When the data were all entered, the Harvard team ran the program, recreating conditions in local waters for the five day period between April 15 and April 20.



"We released a lot of whales to see where they ended up," said Dr. Pierre Lermusiaux, a postdoctoral oceanographer who carried out the simulations together with Dr. Patrick Haley and Wayne Leslie. To be precise, the HOPS model set simulated whales adrift from 800 different sites every twelve hours for five days -- a total of 8,000 virtual drifters in all. In real time, the program took about 8 hours to run.



The important virtual whales are the ones that drifted to the site where the real whale, Staccato, was observed dead the evening of April 20. The locations where the simulated whales began drifting are displayed on color maps the scientists provided. The HOPS map shows that if the Staccato died the evening of April 15, she most likely died in a fairly small patch of water a few miles off Plymouth. Likely death sites are calculated at 12 hour intervals up to the time the whale was discovered on April 20.

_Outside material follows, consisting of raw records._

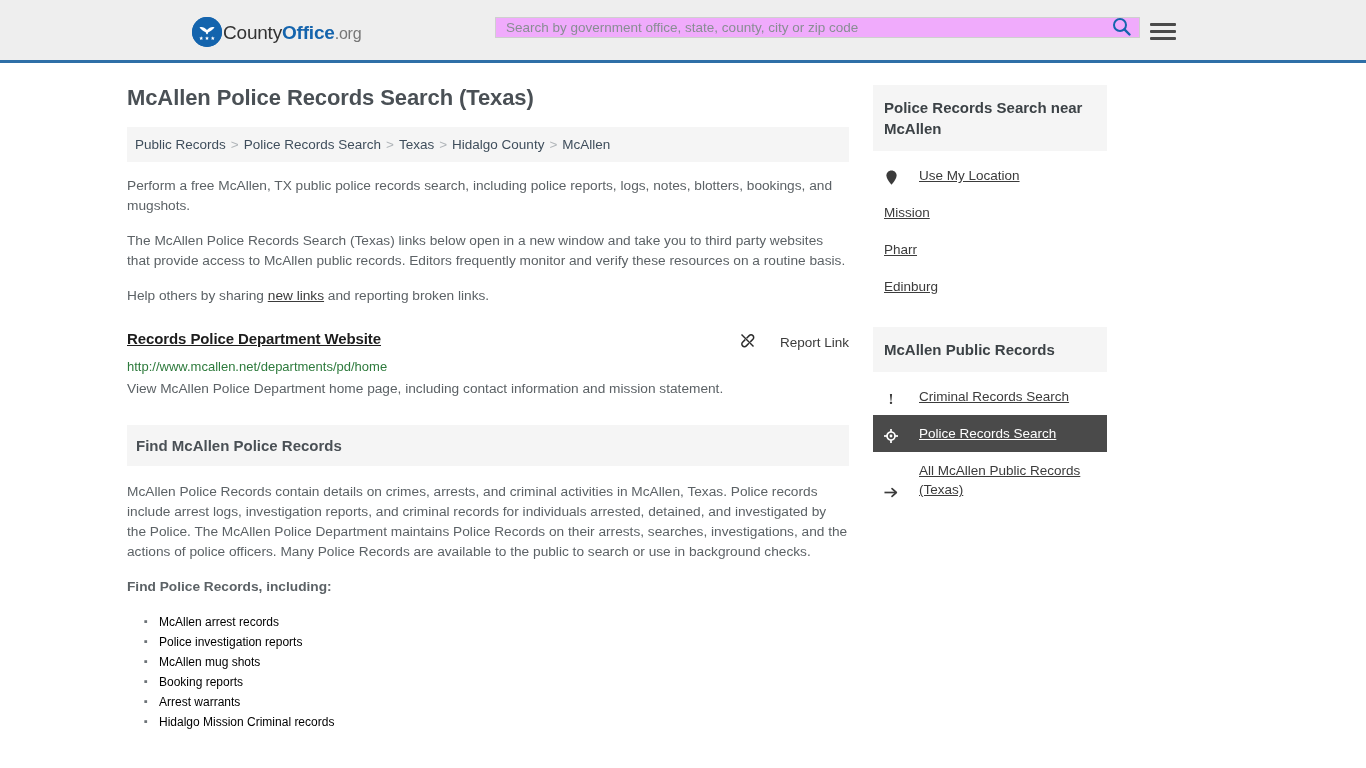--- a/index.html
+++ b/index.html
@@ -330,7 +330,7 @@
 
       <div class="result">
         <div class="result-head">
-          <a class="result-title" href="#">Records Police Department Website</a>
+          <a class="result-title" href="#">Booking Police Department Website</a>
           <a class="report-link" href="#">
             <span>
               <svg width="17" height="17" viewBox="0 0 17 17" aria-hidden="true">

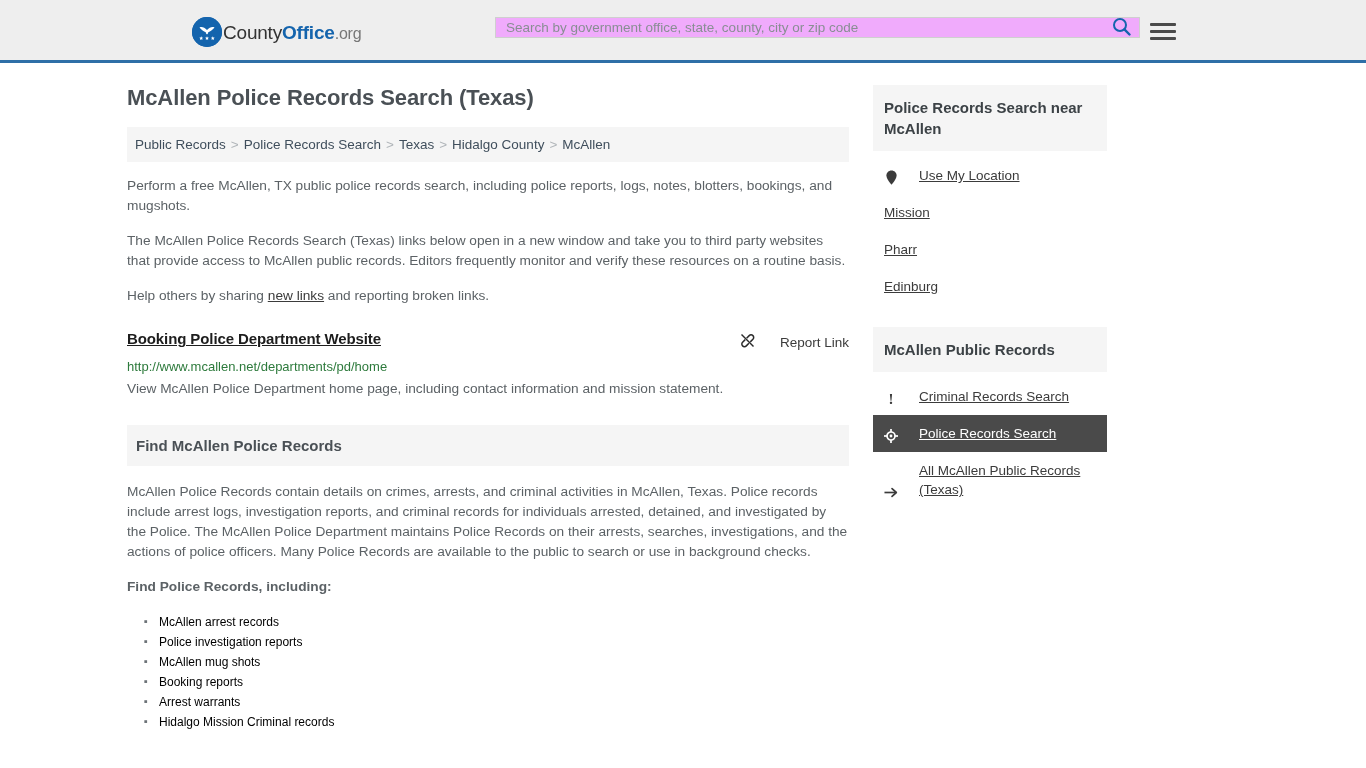--- a/index.html
+++ b/index.html
@@ -215,9 +215,9 @@
     list-style: none;
   }
   ul.plain-list li {
-    font-size: 12px;
+    font-size: 16px;
     line-height: 20px;
-    color: #000000;
+    color: #15803d;
     position: relative;
     padding-left: 2px;
   }

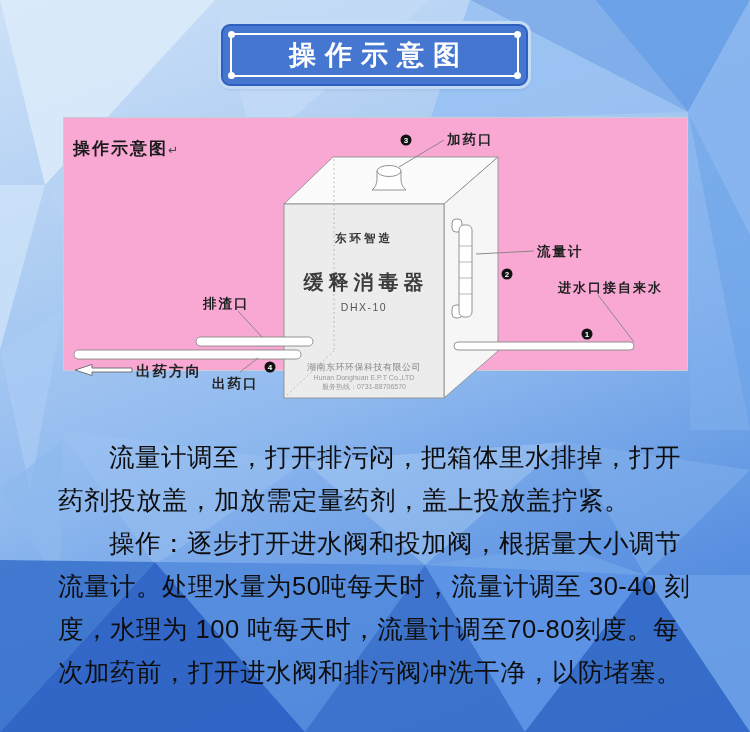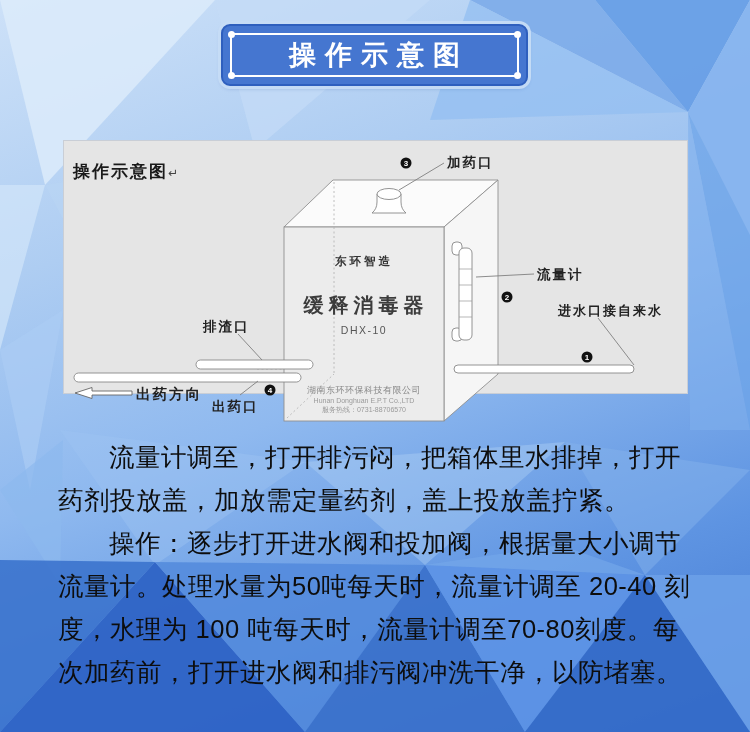--- a/index.html
+++ b/index.html
@@ -29,7 +29,7 @@
   
   .panel{
     position:absolute;left:63px;top:117px;width:625px;height:254px;z-index:2;
-    background:#e5e5e5;border:1px solid #c9ced6;box-sizing:border-box;margin-top:23px;
+    background:#f9a8d4;border:1px solid #c9ced6;box-sizing:border-box;
   }
   .panel-heading{
     position:absolute;left:9px;top:19px;font-size:17px;font-weight:bold;color:#1a1a1a;

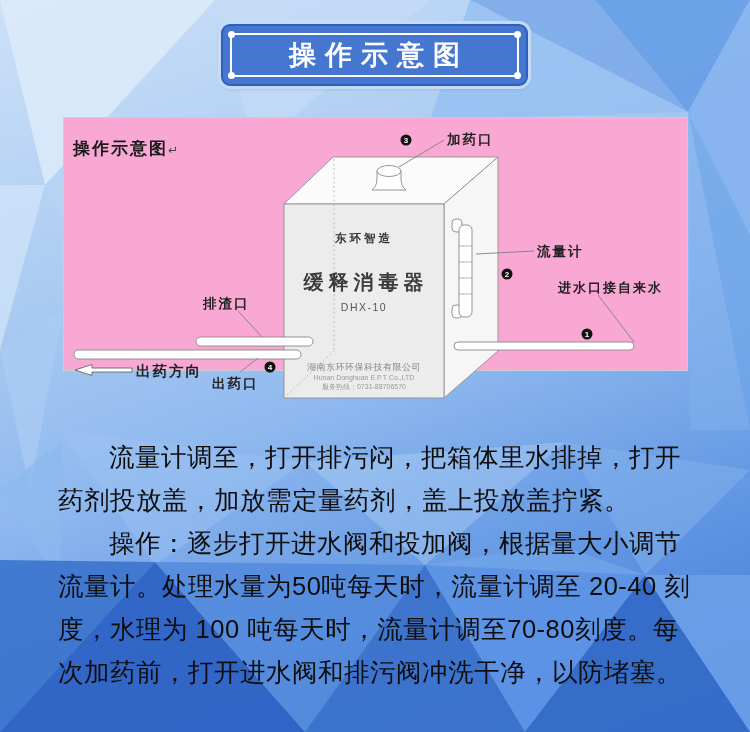--- a/index.html
+++ b/index.html
@@ -177,7 +177,7 @@
 
 <div class="instructions">
   <p>流量计调至，打开排污闷，把箱体里水排掉，打开药剂投放盖，加放需定量药剂，盖上投放盖拧紧。</p>
-  <p>操作：逐步打开进水阀和投加阀，根据量大小调节流量计。处理水量为50吨每天时，流量计调至 20-40 刻度，水理为 100 吨每天时，流量计调至70-80刻度。每次加药前，打开进水阀和排污阀冲洗干净，以防堵塞。</p>
+  <p>操作：逐步打开进水阀和投加阀，根据量大小调节流量计。处理水量为50吨每天时，流量计调至 30-40 刻度，水理为 100 吨每天时，流量计调至70-80刻度。每次加药前，打开进水阀和排污阀冲洗干净，以防堵塞。</p>
 </div>
 
 </body></html>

"They provided really specific information about where the carcass must have been floating to end up where it was found on April 20," Medeiros said. As it turned out, the spot where the animal died is probably not the spot where she was hit.



"The lab phase of the autopsy surprised us," Medeiros said. "It turns out the whale lived for a week or more after she suffered the broken jaw, so knowing where she died did not help us figure out what hit her."



While the Harvard lab's efforts did not crack the Staccato case, the work they did with their HOPS model may help solve a different problem.



"A lot of times we get calls about floaters but they come in late in the day and we can't get a boat or airplane out to look at them until the next morning," Hartley said. "If we had a sighting this afternoon in Massachusetts Bay, we could ask the Harvard team to run their drift program overnight. In the morning we'd have a map pilots could use to search for the floater."



"The model isn't going to pinpoint the exact coordinates of the floater, but it provides a reasonably small box inside which the pilots can start their search," Medeiros agreed.



"It would be great if we could follow-up more of the sighting reports," Hartley said. "If we can get to more floaters, we can learn more about what we need to do to protect animals like Staccato."



"Predicting the movement of floaters with useful accuracy represents an example of an important new forecast capability for coastal oceans in general," Robinson commented. "Physical dynamical forecasting is now being coupled to biological and chemical dynamical forecasting. This new capability can be expected to improve the efficiency of coastal marine operations and management substantially in the near future."